Find each line in the items below that contains the word "dengan" and copy those lines.

[Opening Data to process section]

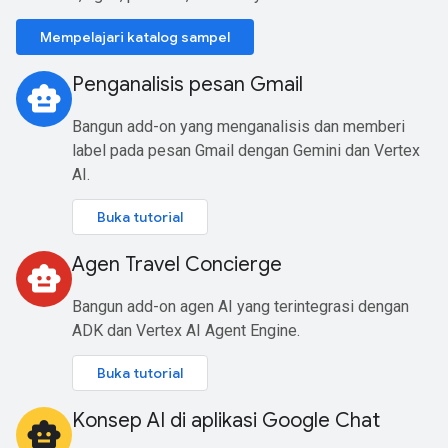
Mempelajari katalog sampel
Penganalisis pesan Gmail
smart_toy
Bangun add-on yang menganalisis dan memberi
label pada pesan Gmail dengan Gemini dan Vertex
AI.
Buka tutorial
Agen Travel Concierge
smart_toy
Bangun add-on agen AI yang terintegrasi dengan
ADK dan Vertex AI Agent Engine.
Buka tutorial
Konsep AI di aplikasi Google Chat
smart_toy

[Closing Data to process section]

Task solution
label pada pesan Gmail dengan Gemini dan Vertex
Bangun add-on agen AI yang terintegrasi dengan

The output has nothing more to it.